Adolescência (Netflix): Um Espelho das Falhas Contemporâneas na Função Parental
- Carla Moreira
- 21 de abr.
- 3 min de leitura
A série Adolescência, da Netflix, é um retrato inquietante da juventude atual. Muito mais do que um drama juvenil, ela se apresenta como um campo fértil para reflexões profundas sobre os impasses da família moderna, os efeitos da ausência de limites e os riscos de um mundo virtual sem fronteiras.
Do ponto de vista psicanalítico, a narrativa escancara a fragilidade das funções parentais e os desdobramentos subjetivos que emergem quando os pais abdicam do lugar simbólico que lhes cabe na constituição psíquica dos filhos.
O que salta aos olhos desde os primeiros episódios é a dificuldade dos pais em exercer a autoridade necessária para oferecer contorno e segurança aos filhos. Essa autoridade, na perspectiva freudiana, não é autoritarismo. É função simbólica. É a capacidade de nomear, de proibir, de marcar a diferença entre o possível e o impossível, entre o desejo e o gozo imediato. A ausência dessa função deixa o adolescente à deriva em um mundo sem direção — não por falta de liberdade, mas por excesso dela. E o excesso, nesse caso, funciona como abandono.
Freud já nos advertia que a constituição do sujeito passa, necessariamente, por uma travessia no campo do desejo, mediada por interditos. A função paterna — que pode ser exercida por qualquer figura que simbolize a lei — é quem realiza essa mediação. Ela impede a fusão com o desejo materno e introduz o sujeito na cultura, no laço social, na linguagem. Quando essa função falha, o sujeito pode ficar preso em um circuito de angústia, desorientação e repetição. É exatamente o que vemos no protagonista da série: um adolescente que tenta, de forma desastrosa, organizar seu mundo interno por meio da autodestruição, da busca por validação virtual e do enfrentamento constante das figuras adultas.
Outro ponto crucial que a série aborda é o uso da internet como território sem lei. O ambiente virtual se transforma em um espaço onde a pulsão escapa a qualquer forma de simbolização. Sem supervisão, crianças e adolescentes ficam expostos não apenas a conteúdos inadequados, mas a formas de prazer que ainda não são capazes de processar. Isso pode gerar fixações, compulsões e dificuldades no campo do desejo, transformando a sexualidade em espetáculo e o corpo em moeda de troca. A tela, que poderia ser meio de expressão e comunicação, torna-se espelho narcísico, onde o sujeito se vê apenas pela perspectiva do outro. A imagem vale mais do que a palavra. A aparência mais do que a experiência.
A relação do menino com as figuras femininas é mais um ponto que merece atenção. A presença de mulheres fortes, mas emocionalmente instáveis ou ausentes, compõe um cenário psíquico marcado por ambivalência. Há desejo, mas também medo. Há fascínio, mas também ressentimento.

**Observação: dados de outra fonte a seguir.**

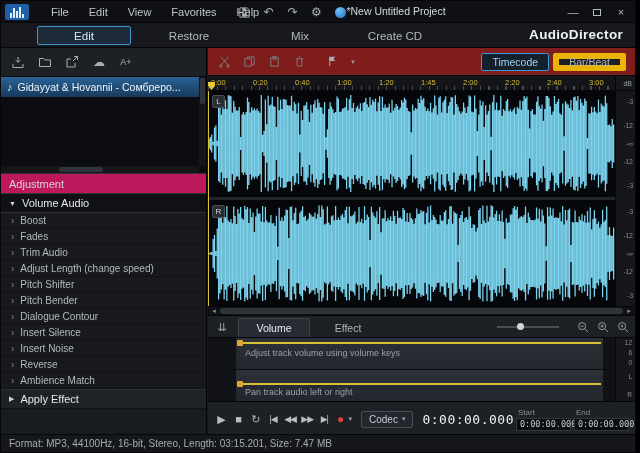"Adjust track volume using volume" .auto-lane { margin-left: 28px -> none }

A figura da mãe, por vezes enigmática ou excessiva, ocupa um lugar que impede o amadurecimento emocional. Freud nos ajuda a pensar essa dinâmica através do complexo de Édipo: quando o menino não consegue elaborar a separação da figura materna, ou quando a função paterna é insuficiente para interditar esse vínculo, a relação com o feminino se torna confusa, carregada de tensão e culpa.
Ao longo da série, a dificuldade do protagonista em se vincular de maneira saudável a qualquer figura feminina revela um conflito inconsciente que vai muito além da adolescência. É o reflexo de uma estruturação falha, de uma ausência de referências simbólicas que permitam ao sujeito se posicionar no mundo com desejo, mas também com limites. Em vez disso, ele atua, age, reage. A ação toma o lugar da palavra. E quando não há palavra, o sintoma fala.
Adolescência não é apenas uma série sobre juventude. É um chamado para os adultos. Um lembrete de que ser pai ou mãe é muito mais do que prover e amar: é sustentar um lugar de referência, de escuta, de limite. É ser aquele que pode dizer “não” quando necessário, e “sim” quando possível — não a partir do medo de desagradar, mas do compromisso com a formação psíquica do outro.
A psicanálise não busca culpados. Ela se interessa pelas tramas inconscientes que sustentam nossos modos de amar, sofrer, educar e repetir. E a série, ao nos colocar frente a frente com o desamparo contemporâneo, nos convida a escutar mais profundamente o que estamos deixando de dizer — ou de proibir — aos nossos filhos.